I am trying to make a volcano plot (dot plot) where the points above a certain y value are colored in a gradient from red to green depending on their x value, and add a legend that specifies the number of points that are above these values.
I have a code similar to this one:
set.seed(123)
x <- runif(600, -3, 3)
y <- runif(600, 0, 0.6)
df<- as.data.frame(cbind(x,y))
df %>% ggplot(aes(x, -log10(y), color=x)) +
geom_point()+
geom_hline(yintercept=1.3, color="darkgrey")+
scale_fill_gradient(low="red",high="green", aesthetics = "color")
Which (with my data) produces this plot:
But I want the legend to count the number of points which y>1.3 & x>0, and y>1.3 & x<0 separately (not to show the color bar) and I want the points below the line to be black.
Could someone help me?
Thanks!!!!
One point to note: legends in ggplot
are only setup to explain how the aesthetics are represented.
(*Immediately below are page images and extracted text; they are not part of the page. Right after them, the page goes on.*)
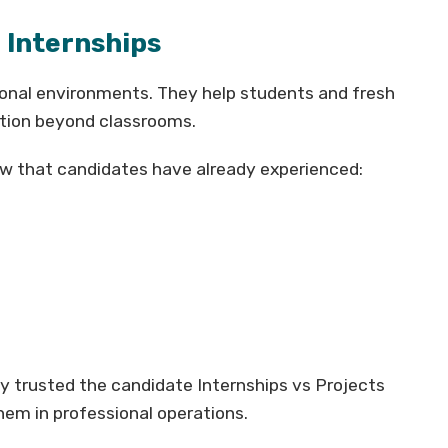
 Internships
ional environments. They help students and fresh
tion beyond classrooms.
ow that candidates have already experienced:
y trusted the candidate Internships vs Projects
hem in professional operations.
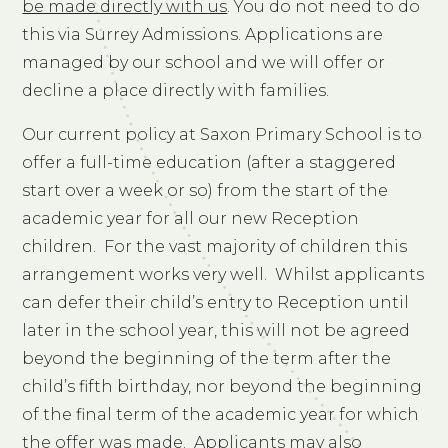
be made directly with us
. You do not need to do
this via Surrey Admissions. Applications are
managed by our school and we will offer or
decline a place directly with families.
Our current policy at Saxon Primary School is to
offer a full-time education (after a staggered
start over a week or so) from the start of the
academic year for all our new Reception
children. For the vast majority of children this
arrangement works very well. Whilst applicants
can defer their child’s entry to Reception until
later in the school year, this will not be agreed
beyond the beginning of the term after the
child’s fifth birthday, nor beyond the beginning
of the final term of the academic year for which
the offer was made. Applicants may also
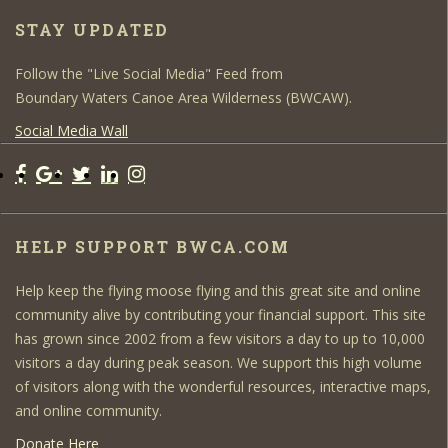
STAY UPDATED
Follow the "Live Social Media" Feed from
Boundary Waters Canoe Area Wilderness (BWCAW).
Social Media Wall
HELP SUPPORT BWCA.COM
Help keep the flying moose flying and this great site and online
community alive by contributing your financial support. This site
has grown since 2002 from a few visitors a day to up to 10,000
visitors a day during peak season. We support this high volume
of visitors along with the wonderful resources, interactive maps,
and online community.
Donate Here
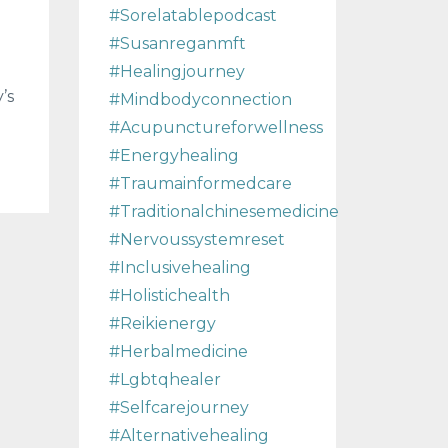
#sorelatablepodcast
#susanreganmft
#healingjourney
’s
#mindbodyconnection
#acupunctureforwellness
#energyhealing
#traumainformedcare
#traditionalchinesemedicine
#nervoussystemreset
#inclusivehealing
#holistichealth
#reikienergy
#herbalmedicine
#lgbtqhealer
#selfcarejourney
#alternativehealing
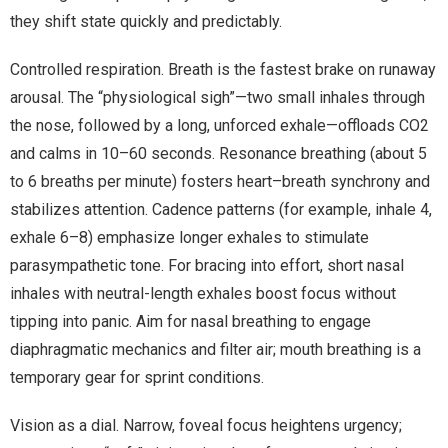
they shift state quickly and predictably.
Controlled respiration. Breath is the fastest brake on runaway
arousal. The “physiological sigh”—two small inhales through
the nose, followed by a long, unforced exhale—offloads CO2
and calms in 10–60 seconds. Resonance breathing (about 5
to 6 breaths per minute) fosters heart–breath synchrony and
stabilizes attention. Cadence patterns (for example, inhale 4,
exhale 6–8) emphasize longer exhales to stimulate
parasympathetic tone. For bracing into effort, short nasal
inhales with neutral-length exhales boost focus without
tipping into panic. Aim for nasal breathing to engage
diaphragmatic mechanics and filter air; mouth breathing is a
temporary gear for sprint conditions.
Vision as a dial. Narrow, foveal focus heightens urgency;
In order for legends to display results or data (such as a tally of your information), you have to use a different approach from what is built in to ggplot2
.
With that being said, here's an example using a subset of the diamonds dataset.
Note I'm using a sample of the diamonds dataset because I'm lazy and did not want to wait for the 50000+ points of data to render. :/
set.seed(12345)
di <- diamonds[sample(1:nrow(diamonds), 5000),]
I'm going to setup the plot to represent depth on the x axis and price on the y axis. We will summarize the number of observations with high depth (> mean depth) and low depth (< mean depth), and which all have price > 6000. We'll use this table later.
di.summary <- as.data.frame(
di %>% dplyr::filter(price > 6000) %>%
group_by(depth > mean(di$depth)) %>% tally()
)
chartTable <- cbind(c('Low\nDepth', 'High\nDepth'), di.summary[,2])
This illustrates the method that can be used for your chart to only change the color of certain points. In this case, I want only points above 6000 in price to be colored, and all other points to be represented as gray dots. The easiest way to do this is to have two geom_point
calls and have them use different datasets. One will have a color aesthetic applied (within aes()
) and the other will have a gray color specified outside the aes()
function.
p <- ggplot(di, aes(depth, price)) +
geom_point(data=di[which(di$price > 6000),], aes(color=depth), size=1) +
geom_point(data=di[which(di$price <= 6000),], color='gray80', size=1) +
geom_hline(yintercept=6000) +
geom_vline(xintercept=mean(di$depth), linetype=2) +
scale_color_gradient(high='red', low='green')
p
In order to display the table in your plot, we are going to have to use a "grob" (short for "Graphics Object", I believe). I'm going to convert the table using tableGrob
from the gridExtra
library. You then pass that grob object to annotation_custom()
, and specify the location within your chart.
One more point is that we are planning to put the table in the lower right corner outside the plot area (below the legend). In order to do this, we need to make room for the table by adding a plot margin on the right. We also need to turn clipping off so that the annotation can be represented outside the plot area.
library(gridExtra)
p +
coord_cartesian(clip='off') +
theme(
plot.margin = margin(0,40,0,0)
) +
annotation_custom(
grob=tableGrob(chartTable, theme=ttheme_default(base_size = 9)),
xmin=74.5, xmax=76, ymin=0, ymax=5000
)
You can use a similar approach for your data.
An alternative approach to using a tableGrob
could be to just represent the tally of points via text annotations. I'll show an example of that here:
p +
annotate(
geom='label',
x=min(di$depth), y=0.8*max(di$price),
hjust=0,
label=paste0('n=',di.summary[1,2])
) +
annotate(
geom='label',
x=max(di$depth), y=0.8*max(di$price),
hjust=1,
label=paste0('n=',di.summary[2,2])
)
While not your data, the above example should give you enough information to figure out how these can apply to your own data.